▶ [TEXTAUSZUG]:
------------------------------------------------------------

Waffenbrüder im Ukraine-Krieg Satellitenbilder zeigen Putins Abhängigkeit von Nordkorea

Eine Studie belegt die strategische Rolle Nordkoreas als Russlands wichtigster Waffenlieferant im Angriffskrieg gegen die Ukraine. Auch für die EU hat das Folgen.
Eine Studie enthüllt die entscheidende strategische Bedeutung, die Nordkorea in Russlands Angriffskrieg gegen die Ukraine hat. Das Fazit der Untersuchung: "Die in diesem Papier vorgestellte Analyse zeigt, dass Nordkorea zu einer strategisch wichtigen Quelle konventioneller Munition für die Russische Föderation aufgestiegen ist."
Erstellt haben die Untersuchung das Open Source Centre (OSC), eine unabhängige Forschungseinrichtung in den Vereinigten Staaten, die auf der Basis öffentlich zugänglicher Quellen wie Satellitenbilder oder Schiffspapiere aufwendige Recherchen unternimmt. Unterstützt wurden die Arbeiten von der Nachrichtenagentur Reuters.
Kim schickt seit 2023 bis zu 5,8 Millionen Geschosse und Raketen
Die Verbindungen des russischen Staatschefs Wladimir Putin zu Nordkoreas Machthaber Kim Jong Un sind seit Langem bekannt. Im Herbst vergangenen Jahres enthüllten ukrainische Geheimdienste, dass Kim Russland auch mit eigenen Truppen im Krieg gegen die Ukraine unterstützt. Nun belegt die OSC-Studie, dass Nordkorea zum entscheidenden Waffenlieferanten für Putins Armee aufgestiegen ist.

------------------------------------------------------------

▶ [SCHRIFTLICHE AUFGABE A]: Finde in den Zeilen unten jede einzelne Zeile, die die Zeichenfolge "VERTEX" enthält, und schreibe sie ab, wobei Groß- und Kleinschreibung zu beachten ist.
Der Text und die Zeilen stehen in keinem Zusammenhang miteinander.

------------------------------------------------------------

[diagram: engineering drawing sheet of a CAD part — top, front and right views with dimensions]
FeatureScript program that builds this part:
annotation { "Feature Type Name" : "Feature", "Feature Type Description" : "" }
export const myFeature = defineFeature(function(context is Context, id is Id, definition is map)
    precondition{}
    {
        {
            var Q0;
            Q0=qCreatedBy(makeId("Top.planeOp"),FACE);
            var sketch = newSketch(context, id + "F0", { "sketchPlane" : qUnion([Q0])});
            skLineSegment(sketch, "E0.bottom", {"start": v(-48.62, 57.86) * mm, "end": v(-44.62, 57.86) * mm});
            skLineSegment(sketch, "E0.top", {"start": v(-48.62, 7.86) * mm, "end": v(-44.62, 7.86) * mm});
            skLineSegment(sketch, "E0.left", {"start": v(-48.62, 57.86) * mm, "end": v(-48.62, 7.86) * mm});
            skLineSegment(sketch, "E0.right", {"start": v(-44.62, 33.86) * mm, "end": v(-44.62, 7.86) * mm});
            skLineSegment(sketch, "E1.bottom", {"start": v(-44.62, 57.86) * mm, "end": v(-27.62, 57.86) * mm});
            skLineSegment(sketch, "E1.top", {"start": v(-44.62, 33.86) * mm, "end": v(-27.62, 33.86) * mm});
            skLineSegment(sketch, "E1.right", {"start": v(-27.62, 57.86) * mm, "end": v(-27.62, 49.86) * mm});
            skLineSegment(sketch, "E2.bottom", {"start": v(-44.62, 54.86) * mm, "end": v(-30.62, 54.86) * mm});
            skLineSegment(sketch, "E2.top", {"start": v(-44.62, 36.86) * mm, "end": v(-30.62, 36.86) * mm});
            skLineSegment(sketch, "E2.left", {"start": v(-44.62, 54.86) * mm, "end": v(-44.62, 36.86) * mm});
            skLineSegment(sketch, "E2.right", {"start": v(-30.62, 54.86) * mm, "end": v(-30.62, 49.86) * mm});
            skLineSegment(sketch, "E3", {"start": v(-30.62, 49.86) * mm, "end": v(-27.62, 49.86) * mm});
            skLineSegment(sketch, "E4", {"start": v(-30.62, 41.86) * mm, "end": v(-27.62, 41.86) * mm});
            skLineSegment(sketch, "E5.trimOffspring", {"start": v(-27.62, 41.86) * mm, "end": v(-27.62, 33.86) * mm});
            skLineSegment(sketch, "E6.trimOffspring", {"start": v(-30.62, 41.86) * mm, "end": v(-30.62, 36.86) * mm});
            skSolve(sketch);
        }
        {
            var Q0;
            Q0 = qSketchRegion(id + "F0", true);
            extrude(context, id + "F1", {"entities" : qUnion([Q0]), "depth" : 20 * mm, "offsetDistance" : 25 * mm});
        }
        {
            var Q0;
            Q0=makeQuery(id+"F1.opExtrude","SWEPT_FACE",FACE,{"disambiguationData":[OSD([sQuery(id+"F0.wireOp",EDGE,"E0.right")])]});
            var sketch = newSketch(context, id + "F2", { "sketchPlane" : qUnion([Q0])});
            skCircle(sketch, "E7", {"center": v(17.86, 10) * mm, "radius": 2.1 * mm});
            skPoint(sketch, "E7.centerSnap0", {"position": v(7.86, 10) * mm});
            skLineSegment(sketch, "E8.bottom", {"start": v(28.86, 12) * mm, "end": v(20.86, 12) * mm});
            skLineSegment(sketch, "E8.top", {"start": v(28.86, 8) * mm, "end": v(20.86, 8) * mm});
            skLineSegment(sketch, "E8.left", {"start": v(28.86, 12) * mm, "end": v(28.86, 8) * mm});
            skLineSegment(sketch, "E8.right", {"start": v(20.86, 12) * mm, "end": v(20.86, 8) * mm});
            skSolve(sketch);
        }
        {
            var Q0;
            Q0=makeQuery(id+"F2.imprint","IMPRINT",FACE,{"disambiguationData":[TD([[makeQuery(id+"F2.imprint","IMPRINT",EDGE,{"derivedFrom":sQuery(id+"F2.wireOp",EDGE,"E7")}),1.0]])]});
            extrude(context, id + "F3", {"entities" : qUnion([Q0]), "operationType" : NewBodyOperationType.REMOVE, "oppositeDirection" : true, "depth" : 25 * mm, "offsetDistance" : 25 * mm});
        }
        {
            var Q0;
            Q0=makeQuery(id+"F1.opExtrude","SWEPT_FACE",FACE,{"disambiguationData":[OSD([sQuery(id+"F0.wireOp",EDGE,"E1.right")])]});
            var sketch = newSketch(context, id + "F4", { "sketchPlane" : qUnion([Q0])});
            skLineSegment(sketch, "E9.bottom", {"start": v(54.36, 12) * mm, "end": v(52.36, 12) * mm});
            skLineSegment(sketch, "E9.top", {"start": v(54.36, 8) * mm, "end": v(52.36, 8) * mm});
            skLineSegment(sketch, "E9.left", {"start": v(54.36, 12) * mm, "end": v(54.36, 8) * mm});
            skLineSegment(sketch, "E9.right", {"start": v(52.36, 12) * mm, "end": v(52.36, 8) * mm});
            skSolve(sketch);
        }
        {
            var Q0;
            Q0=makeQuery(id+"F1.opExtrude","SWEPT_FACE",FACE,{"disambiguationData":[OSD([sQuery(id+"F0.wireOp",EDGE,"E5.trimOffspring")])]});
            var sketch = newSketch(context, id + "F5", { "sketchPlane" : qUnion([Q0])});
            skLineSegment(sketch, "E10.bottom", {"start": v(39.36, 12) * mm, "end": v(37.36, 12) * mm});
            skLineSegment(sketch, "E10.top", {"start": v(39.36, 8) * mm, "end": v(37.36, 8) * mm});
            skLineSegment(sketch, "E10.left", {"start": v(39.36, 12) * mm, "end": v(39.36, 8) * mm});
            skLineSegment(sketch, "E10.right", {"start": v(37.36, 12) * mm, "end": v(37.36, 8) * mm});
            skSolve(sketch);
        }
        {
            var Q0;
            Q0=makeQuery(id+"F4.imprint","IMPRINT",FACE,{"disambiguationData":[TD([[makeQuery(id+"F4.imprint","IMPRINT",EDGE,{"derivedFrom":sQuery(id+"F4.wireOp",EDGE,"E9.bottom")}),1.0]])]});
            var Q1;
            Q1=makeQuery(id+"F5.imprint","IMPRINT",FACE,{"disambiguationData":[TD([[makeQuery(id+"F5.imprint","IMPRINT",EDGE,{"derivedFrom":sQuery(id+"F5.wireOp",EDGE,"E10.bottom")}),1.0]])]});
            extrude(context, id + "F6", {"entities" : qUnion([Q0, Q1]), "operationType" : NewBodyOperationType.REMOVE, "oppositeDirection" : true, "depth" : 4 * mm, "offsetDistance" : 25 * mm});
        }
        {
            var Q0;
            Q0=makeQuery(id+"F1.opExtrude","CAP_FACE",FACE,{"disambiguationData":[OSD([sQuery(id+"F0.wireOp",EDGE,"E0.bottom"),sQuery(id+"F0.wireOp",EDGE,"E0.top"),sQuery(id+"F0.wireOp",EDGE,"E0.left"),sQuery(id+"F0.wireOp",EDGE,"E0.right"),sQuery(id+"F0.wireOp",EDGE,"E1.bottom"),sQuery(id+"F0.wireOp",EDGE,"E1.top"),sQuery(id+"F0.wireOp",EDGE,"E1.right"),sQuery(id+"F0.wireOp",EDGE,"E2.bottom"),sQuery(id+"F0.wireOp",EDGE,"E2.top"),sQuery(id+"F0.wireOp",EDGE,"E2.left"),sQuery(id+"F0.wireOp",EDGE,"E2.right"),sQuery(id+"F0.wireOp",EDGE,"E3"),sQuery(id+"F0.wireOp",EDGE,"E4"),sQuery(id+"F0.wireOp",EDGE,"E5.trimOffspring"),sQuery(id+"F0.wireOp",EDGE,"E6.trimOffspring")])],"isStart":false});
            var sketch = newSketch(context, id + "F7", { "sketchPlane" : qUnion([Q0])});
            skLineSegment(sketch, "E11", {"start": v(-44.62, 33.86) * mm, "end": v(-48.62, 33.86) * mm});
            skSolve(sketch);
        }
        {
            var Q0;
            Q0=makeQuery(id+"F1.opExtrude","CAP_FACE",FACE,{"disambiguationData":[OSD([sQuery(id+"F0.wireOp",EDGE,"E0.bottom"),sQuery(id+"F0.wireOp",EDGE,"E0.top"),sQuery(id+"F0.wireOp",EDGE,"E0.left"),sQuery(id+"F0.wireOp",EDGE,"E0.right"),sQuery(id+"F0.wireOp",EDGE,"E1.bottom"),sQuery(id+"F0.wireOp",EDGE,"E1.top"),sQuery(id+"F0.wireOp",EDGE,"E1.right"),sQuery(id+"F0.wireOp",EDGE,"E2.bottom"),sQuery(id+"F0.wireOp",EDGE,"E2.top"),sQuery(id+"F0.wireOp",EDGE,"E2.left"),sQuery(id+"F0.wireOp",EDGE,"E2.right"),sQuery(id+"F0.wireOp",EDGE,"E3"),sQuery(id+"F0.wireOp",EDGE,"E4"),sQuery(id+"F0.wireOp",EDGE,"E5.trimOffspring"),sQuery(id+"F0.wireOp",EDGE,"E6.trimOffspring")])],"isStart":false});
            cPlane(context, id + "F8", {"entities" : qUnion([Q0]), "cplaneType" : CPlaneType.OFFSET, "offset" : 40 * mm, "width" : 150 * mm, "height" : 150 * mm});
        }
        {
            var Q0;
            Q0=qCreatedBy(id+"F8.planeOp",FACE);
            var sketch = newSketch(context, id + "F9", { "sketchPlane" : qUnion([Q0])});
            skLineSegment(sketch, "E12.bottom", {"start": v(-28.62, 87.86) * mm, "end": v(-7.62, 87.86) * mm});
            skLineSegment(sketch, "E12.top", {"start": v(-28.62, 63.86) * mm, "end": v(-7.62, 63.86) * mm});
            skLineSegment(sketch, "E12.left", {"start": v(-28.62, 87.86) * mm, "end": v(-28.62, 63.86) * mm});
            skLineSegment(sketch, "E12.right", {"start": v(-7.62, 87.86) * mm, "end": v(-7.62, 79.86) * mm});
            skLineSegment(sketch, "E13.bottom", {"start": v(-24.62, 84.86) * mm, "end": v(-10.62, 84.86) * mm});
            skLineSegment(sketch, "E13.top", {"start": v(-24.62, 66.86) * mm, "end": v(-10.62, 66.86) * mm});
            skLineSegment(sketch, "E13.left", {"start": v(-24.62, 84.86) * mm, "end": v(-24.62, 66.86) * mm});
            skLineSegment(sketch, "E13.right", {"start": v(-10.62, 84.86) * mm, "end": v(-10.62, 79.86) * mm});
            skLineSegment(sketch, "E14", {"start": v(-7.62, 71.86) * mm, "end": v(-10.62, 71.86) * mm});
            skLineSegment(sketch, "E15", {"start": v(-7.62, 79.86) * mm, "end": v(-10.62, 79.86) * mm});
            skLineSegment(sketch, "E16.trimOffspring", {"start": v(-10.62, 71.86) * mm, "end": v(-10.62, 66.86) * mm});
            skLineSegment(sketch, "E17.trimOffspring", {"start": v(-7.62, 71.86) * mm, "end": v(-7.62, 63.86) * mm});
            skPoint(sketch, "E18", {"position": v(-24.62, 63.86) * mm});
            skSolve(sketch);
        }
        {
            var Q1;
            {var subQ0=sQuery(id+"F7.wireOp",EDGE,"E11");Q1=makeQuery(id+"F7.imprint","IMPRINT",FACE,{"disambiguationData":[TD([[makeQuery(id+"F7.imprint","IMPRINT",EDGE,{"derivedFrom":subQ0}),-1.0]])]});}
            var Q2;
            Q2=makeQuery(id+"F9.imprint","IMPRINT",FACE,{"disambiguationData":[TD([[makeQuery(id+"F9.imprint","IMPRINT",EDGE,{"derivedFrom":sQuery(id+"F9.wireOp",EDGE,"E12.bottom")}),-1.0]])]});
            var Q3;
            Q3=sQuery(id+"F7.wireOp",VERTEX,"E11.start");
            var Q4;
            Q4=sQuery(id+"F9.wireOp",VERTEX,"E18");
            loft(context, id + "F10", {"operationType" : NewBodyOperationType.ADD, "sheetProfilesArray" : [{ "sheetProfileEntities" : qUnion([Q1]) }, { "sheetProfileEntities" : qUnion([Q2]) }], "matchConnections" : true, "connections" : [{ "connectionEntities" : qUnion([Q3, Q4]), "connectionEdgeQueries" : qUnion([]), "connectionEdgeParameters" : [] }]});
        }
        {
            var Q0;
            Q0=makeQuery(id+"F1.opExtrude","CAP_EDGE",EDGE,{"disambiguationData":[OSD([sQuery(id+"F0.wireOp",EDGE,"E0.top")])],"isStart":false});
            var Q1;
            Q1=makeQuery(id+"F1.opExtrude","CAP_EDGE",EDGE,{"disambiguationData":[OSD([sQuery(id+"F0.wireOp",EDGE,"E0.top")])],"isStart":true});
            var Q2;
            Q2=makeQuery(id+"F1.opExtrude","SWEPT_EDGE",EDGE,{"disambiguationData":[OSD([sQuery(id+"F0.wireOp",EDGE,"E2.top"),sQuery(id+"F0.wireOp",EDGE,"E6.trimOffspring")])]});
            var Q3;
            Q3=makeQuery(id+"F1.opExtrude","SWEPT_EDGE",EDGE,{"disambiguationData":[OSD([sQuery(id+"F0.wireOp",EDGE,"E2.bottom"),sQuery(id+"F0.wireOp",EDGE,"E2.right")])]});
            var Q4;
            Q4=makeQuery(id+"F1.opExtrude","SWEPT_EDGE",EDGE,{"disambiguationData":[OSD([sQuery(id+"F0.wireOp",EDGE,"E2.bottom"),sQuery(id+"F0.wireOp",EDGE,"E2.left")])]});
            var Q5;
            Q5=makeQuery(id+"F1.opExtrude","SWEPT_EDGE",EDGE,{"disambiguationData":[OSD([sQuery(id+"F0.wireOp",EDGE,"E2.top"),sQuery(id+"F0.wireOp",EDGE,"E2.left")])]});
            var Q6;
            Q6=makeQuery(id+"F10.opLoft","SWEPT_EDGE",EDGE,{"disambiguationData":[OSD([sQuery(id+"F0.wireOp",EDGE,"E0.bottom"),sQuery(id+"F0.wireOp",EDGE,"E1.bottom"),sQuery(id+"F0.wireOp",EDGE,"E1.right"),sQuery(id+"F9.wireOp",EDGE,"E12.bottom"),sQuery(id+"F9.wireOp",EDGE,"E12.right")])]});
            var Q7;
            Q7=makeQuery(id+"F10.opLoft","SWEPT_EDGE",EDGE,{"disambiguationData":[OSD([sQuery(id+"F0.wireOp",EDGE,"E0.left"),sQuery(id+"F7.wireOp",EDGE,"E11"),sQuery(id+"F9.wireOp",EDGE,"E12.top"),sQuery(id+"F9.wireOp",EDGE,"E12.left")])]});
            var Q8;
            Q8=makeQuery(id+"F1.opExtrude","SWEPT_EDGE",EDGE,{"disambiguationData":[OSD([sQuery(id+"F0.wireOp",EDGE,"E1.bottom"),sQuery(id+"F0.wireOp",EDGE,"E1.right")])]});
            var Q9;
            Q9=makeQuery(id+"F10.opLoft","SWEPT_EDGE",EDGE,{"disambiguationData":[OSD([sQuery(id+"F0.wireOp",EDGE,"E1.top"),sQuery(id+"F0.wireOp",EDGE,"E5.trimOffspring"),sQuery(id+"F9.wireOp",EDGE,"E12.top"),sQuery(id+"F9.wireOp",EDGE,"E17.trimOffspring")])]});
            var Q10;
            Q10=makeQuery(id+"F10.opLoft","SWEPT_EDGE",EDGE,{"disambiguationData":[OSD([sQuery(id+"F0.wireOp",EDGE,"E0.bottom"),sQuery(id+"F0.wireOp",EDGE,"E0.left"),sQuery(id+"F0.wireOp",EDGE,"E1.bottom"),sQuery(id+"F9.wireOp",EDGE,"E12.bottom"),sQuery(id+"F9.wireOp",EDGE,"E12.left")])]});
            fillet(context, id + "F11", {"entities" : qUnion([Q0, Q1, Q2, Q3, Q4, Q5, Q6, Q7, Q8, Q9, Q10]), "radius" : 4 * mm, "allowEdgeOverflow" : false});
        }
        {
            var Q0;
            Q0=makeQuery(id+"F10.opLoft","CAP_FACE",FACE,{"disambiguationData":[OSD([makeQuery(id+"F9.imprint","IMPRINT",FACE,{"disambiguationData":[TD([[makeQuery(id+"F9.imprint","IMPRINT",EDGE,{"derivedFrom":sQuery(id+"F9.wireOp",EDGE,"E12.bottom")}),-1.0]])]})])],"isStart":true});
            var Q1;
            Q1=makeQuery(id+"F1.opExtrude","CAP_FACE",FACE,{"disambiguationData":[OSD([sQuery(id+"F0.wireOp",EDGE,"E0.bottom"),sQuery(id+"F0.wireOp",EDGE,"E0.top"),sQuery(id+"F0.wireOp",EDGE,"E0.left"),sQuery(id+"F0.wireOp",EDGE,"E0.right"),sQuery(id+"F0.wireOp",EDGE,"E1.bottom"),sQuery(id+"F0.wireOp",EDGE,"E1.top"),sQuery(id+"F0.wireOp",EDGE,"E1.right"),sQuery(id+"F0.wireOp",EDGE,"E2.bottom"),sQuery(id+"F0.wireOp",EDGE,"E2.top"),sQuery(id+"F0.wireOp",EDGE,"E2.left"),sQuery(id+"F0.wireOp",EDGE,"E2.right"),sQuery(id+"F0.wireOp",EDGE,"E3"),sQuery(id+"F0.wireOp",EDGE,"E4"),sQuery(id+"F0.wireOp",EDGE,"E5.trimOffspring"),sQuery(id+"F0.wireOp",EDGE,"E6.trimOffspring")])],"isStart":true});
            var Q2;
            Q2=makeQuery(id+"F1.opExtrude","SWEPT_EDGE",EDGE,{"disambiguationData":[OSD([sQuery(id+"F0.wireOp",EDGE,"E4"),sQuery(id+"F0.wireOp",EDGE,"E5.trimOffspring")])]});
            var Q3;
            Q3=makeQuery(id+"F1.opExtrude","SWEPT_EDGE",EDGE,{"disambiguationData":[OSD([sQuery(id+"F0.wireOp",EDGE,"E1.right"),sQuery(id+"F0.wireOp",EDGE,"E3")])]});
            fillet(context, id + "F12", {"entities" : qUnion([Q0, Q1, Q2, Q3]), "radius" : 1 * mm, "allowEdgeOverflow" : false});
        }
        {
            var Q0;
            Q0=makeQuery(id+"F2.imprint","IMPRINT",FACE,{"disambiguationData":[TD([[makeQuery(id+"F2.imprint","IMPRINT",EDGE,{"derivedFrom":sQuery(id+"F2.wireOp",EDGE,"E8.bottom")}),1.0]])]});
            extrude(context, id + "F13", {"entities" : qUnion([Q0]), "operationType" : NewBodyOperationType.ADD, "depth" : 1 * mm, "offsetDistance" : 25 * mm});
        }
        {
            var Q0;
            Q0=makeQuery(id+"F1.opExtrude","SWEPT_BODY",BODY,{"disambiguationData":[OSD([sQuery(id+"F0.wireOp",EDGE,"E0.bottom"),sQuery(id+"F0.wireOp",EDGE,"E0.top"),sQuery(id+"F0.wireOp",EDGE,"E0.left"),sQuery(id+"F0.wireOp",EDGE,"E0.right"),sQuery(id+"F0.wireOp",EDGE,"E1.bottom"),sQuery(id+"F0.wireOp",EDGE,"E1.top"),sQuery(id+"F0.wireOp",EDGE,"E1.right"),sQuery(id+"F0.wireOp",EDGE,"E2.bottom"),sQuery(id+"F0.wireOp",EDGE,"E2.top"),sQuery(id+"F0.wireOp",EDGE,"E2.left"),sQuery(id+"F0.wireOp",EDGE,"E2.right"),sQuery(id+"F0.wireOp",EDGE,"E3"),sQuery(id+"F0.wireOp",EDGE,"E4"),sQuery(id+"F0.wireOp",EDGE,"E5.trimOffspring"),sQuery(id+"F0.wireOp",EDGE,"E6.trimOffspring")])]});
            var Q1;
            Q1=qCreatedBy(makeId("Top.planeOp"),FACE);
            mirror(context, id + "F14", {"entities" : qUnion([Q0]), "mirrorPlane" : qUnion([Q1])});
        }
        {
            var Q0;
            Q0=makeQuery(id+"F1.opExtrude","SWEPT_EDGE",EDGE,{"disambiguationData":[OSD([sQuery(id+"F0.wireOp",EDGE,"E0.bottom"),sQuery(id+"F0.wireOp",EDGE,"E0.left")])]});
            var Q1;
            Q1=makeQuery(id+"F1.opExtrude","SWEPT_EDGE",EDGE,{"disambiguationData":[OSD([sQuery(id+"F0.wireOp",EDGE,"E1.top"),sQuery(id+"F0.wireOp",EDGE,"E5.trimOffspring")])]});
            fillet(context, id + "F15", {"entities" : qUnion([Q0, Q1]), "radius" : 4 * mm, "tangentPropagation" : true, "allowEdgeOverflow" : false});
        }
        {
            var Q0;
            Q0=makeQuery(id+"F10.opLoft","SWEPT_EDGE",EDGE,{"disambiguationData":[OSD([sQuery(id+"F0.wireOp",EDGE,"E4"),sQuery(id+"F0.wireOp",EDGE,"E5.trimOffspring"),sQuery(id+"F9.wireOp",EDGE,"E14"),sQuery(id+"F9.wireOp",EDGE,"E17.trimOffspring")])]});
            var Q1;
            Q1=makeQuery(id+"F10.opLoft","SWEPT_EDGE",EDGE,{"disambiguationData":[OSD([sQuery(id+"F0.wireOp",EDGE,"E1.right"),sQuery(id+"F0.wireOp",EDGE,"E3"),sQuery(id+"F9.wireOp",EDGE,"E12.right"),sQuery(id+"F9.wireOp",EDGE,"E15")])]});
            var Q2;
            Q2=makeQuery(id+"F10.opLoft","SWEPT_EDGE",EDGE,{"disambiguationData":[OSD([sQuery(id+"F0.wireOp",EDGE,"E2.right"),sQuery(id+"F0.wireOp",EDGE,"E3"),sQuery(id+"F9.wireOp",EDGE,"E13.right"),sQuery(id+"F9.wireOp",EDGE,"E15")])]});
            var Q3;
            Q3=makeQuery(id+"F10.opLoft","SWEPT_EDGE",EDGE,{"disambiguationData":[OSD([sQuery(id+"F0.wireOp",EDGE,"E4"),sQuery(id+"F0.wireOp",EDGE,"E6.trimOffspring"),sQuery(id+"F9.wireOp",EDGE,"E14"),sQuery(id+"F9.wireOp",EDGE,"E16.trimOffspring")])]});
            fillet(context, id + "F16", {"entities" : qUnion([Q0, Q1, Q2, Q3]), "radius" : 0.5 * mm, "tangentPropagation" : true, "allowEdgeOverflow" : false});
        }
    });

------------------------------------------------------------

▶ [SCHRIFTLICHE AUFGABE B]: Übersetze aus dem Artikel über Nordkoreas Waffenlieferungen an Russland den Satz „Die Verbindungen des russischen Staatschefs Wladimir Putin zu Nordkoreas Machthaber Kim Jong Un sind seit Langem bekannt.“ ins Englische.

▶ [RICHTIGE ANTWORT A]:
            Q3=sQuery(id+"F7.wireOp",VERTEX,"E11.start");
            Q4=sQuery(id+"F9.wireOp",VERTEX,"E18");

▶ [RICHTIGE ANTWORT B]: The ties between Russian head of state Vladimir Putin and North Korea's ruler Kim Jong Un have long been known.